Material to process:

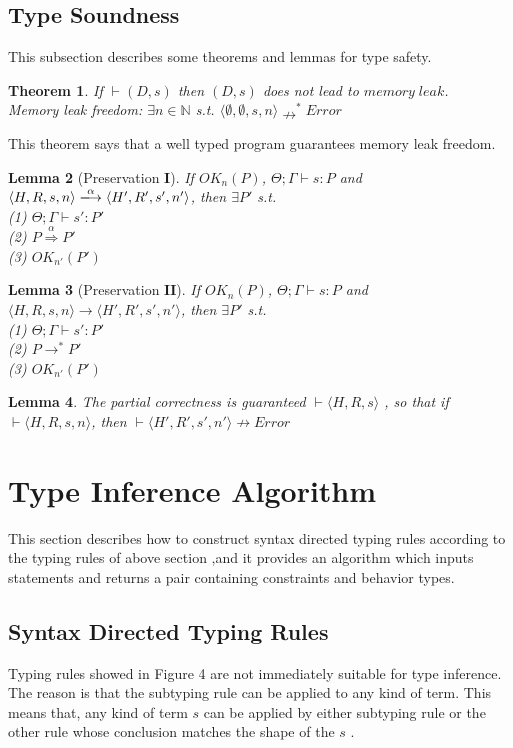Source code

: \documentclass[english]{jssst_ppl} %
\newtheorem{theorem}{Theorem}[section]
\newtheorem{lemma}[theorem]{Lemma}
\begin{document}
\subsection{Type Soundness}
This subsection describes some theorems and lemmas for type safety.
\begin{theorem}\label{thm1}
If $\vdash (D, s)$ then $(D, s)$ does not lead to $memory\;leak$.\\
Memory leak freedom: $\exists n \in \mathbb{N}$ s.t.
$\langle \emptyset, \emptyset, s, n \rangle \nrightarrow^{*}Error$
\end{theorem}
\noindent
This theorem says that a well typed program guarantees memory leak freedom.
\begin{lemma}[Preservation $\mathbf{I}$]%
If $OK_{n}(P)$, $\Theta; \Gamma \vdash s : P$ and $\langle H,R,s, n \rangle
\xlongrightarrow{\alpha}\langle H',R',s', n'
\rangle$, then $\exists P'$ s.t. \\
(1) $ \Theta; \Gamma \vdash s' : P' $ \\
(2) $ P \overset{\text{$\alpha$}}{\Longrightarrow} P'$\\
(3) $ OK_{n'}(P') $
\end{lemma}
\begin{lemma}[Preservation $\mathbf{II}$]%
If $OK_{n}(P)$, $\Theta ; \Gamma \vdash s : P$ and $\langle H,R,s,n \rangle
\rightarrow \langle H',R',s', n'
\rangle$, then $\exists P'$ s.t. \\
(1) $\Theta; \Gamma \vdash s' : P'$\\
(2) $ P \rightarrow^{*} P'  $\\
(3) $OK_{n'}(P')$
\end{lemma}
\begin{lemma}%
 The partial correctness is guaranteed $\vdash \langle H,R,s \rangle$ , so that if $\vdash \langle H,R,s,n \rangle$, then $\vdash \langle H',R',s',n' \rangle \nrightarrow Error$
\end{lemma}
\section{Type Inference Algorithm}
This section describes how to construct syntax directed typing rules according to the typing rules of above section ,and it provides an algorithm which inputs statements and returns a pair containing constraints and behavior types.
\subsection{Syntax Directed Typing Rules}
Typing rules showed in Figure 4 are not immediately suitable for type inference. The reason is that the subtyping rule can be applied to any kind of term. This means that, any kind of term $s$ can be applied by either subtyping rule or the other rule whose conclusion matches the shape of the $s$ \cite{plain:book1}.
\end{document}
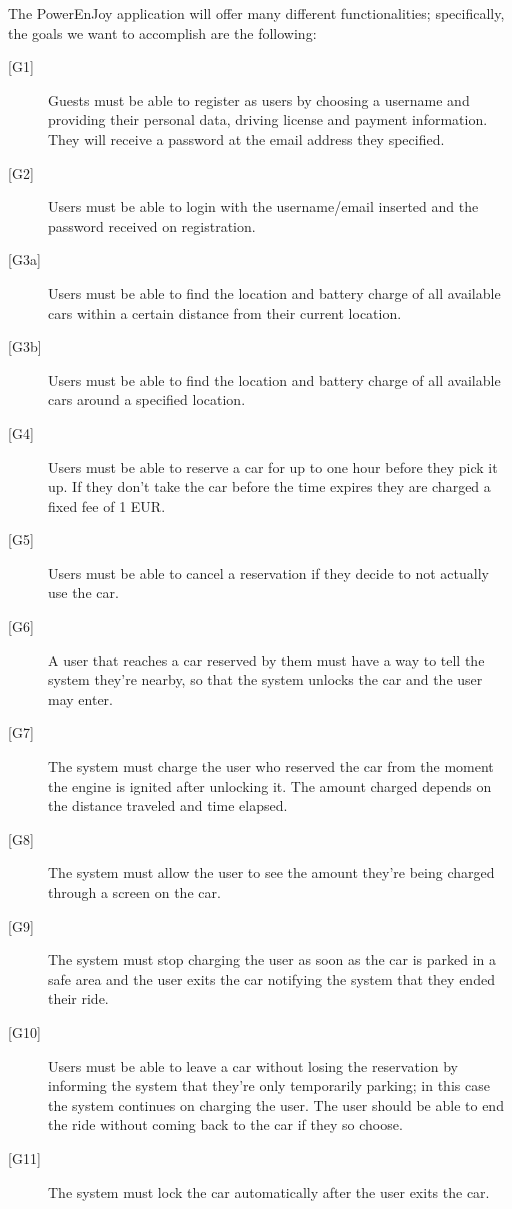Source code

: \documentclass[english]{article}
\begin{document}
The PowerEnJoy application will offer many different functionalities; specifically, the goals we want to accomplish are the following:
\begin{description}
	\item[{[G1]}]{Guests must be able to register as users by choosing a username and providing their personal data, driving license and payment information. They will receive a password at the email address they specified.}
	\item[{[G2]}]{Users must be able to login with the username/email inserted and the password received on registration.}
	\item[{[G3a]}]{Users must be able to find the location and battery charge of all available cars within a certain distance from their current location.}
	\item[{[G3b]}]{Users must be able to find the location and battery charge of all available cars around a specified location.}
	\item[{[G4]}]{Users must be able to reserve a car for up to one hour before they pick it up. If they don't take the car before the time expires they are charged a fixed fee of 1 EUR.}
	\item[{[G5]}]{Users must be able to cancel a reservation if they decide to not actually use the car.}
	\item[{[G6]}]{A user that reaches a car reserved by them must have a way to tell the system they’re nearby, so that the system unlocks the car and the user may enter.}
	\item[{[G7]}]{The system must charge the user who reserved the car from the moment the engine is ignited after unlocking it. The amount charged depends on the distance traveled and time elapsed.}
	\item[{[G8]}]{The system must allow the user to see the amount they’re being charged through a screen on the car.}
	\item[{[G9]}]{The system must stop charging the user as soon as the car is parked in a safe area and the user exits the car notifying the system that they ended their ride.}
	\item[{[G10]}]{Users must be able to leave a car without losing the reservation by informing the system that they’re only temporarily parking; in this case the system continues on charging the user. The user should be able to end the ride without coming back to the car if they so choose.}
	\item[{[G11]}]{The system must lock the car automatically after the user exits the car.}

\end{description}
\end{document}

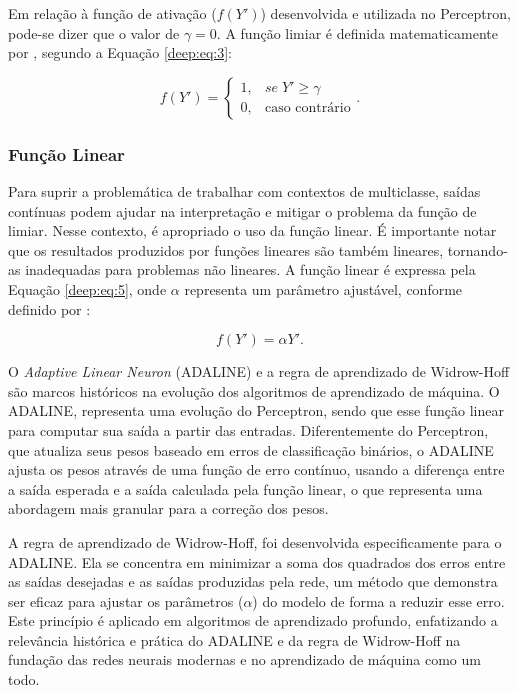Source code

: Em relação à função de ativação ($f(Y')$) desenvolvida e utilizada no Perceptron, pode-se dizer que o valor de $\gamma = 0$. A função limiar é definida matematicamente por \cite{mcculloch1943logical}, segundo a Equação \ref{deep:eq:3}:

\begin{equation}
    \label{deep:eq:3}
    f(Y') = \begin{cases}
     1,& se \; Y' \geq \gamma \\ 
     0,& \text{caso contrário}
    \end{cases}.
\end{equation}


\subsubsection{Função Linear}
\label{deep:linear}
Para suprir a problemática de trabalhar com contextos de multiclasse, saídas contínuas podem ajudar na interpretação e mitigar o problema da função de limiar. Nesse contexto, é apropriado o uso da função linear. É importante notar que os resultados produzidos por funções lineares são também lineares, tornando-as inadequadas para problemas não lineares. A função linear é expressa pela Equação \ref{deep:eq:5}, onde $\alpha$ representa um parâmetro ajustável, conforme definido por \cite{Rosenblatt1958}:

\begin{equation}
\label{deep:eq:5}
f(Y') = \alpha Y'.
\end{equation}

O \textit{Adaptive Linear Neuron} (ADALINE) \citep{Widrow199030YO} e a regra de aprendizado de Widrow-Hoff são marcos históricos na evolução dos algoritmos de aprendizado de máquina. O ADALINE, representa uma evolução do Perceptron, sendo que esse função linear para computar sua saída a partir das entradas. Diferentemente do Perceptron, que atualiza seus pesos baseado em erros de classificação binários, o ADALINE ajusta os pesos através de uma função de erro contínuo, usando a diferença entre a saída esperada e a saída calculada pela função linear, o que representa uma abordagem mais granular para a correção dos pesos.

A regra de aprendizado de Widrow-Hoff, foi desenvolvida especificamente para o ADALINE. Ela se concentra em minimizar a soma dos quadrados dos erros entre as saídas desejadas e as saídas produzidas pela rede, um método que demonstra ser eficaz para ajustar os parâmetros ($\alpha$) do modelo de forma a reduzir esse erro. Este princípio é aplicado em algoritmos de aprendizado profundo, enfatizando a relevância histórica e prática do ADALINE e da regra de Widrow-Hoff na fundação das redes neurais modernas e no aprendizado de máquina como um todo.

Task requirements: Every line above with the string "ride" in it should be copied into the answer.

Exercise answer:
	\item[{[G9]}]{The system must stop charging the user as soon as the car is parked in a safe area and the user exits the car notifying the system that they ended their ride.}
	\item[{[G10]}]{Users must be able to leave a car without losing the reservation by informing the system that they’re only temporarily parking; in this case the system continues on charging the user. The user should be able to end the ride without coming back to the car if they so choose.}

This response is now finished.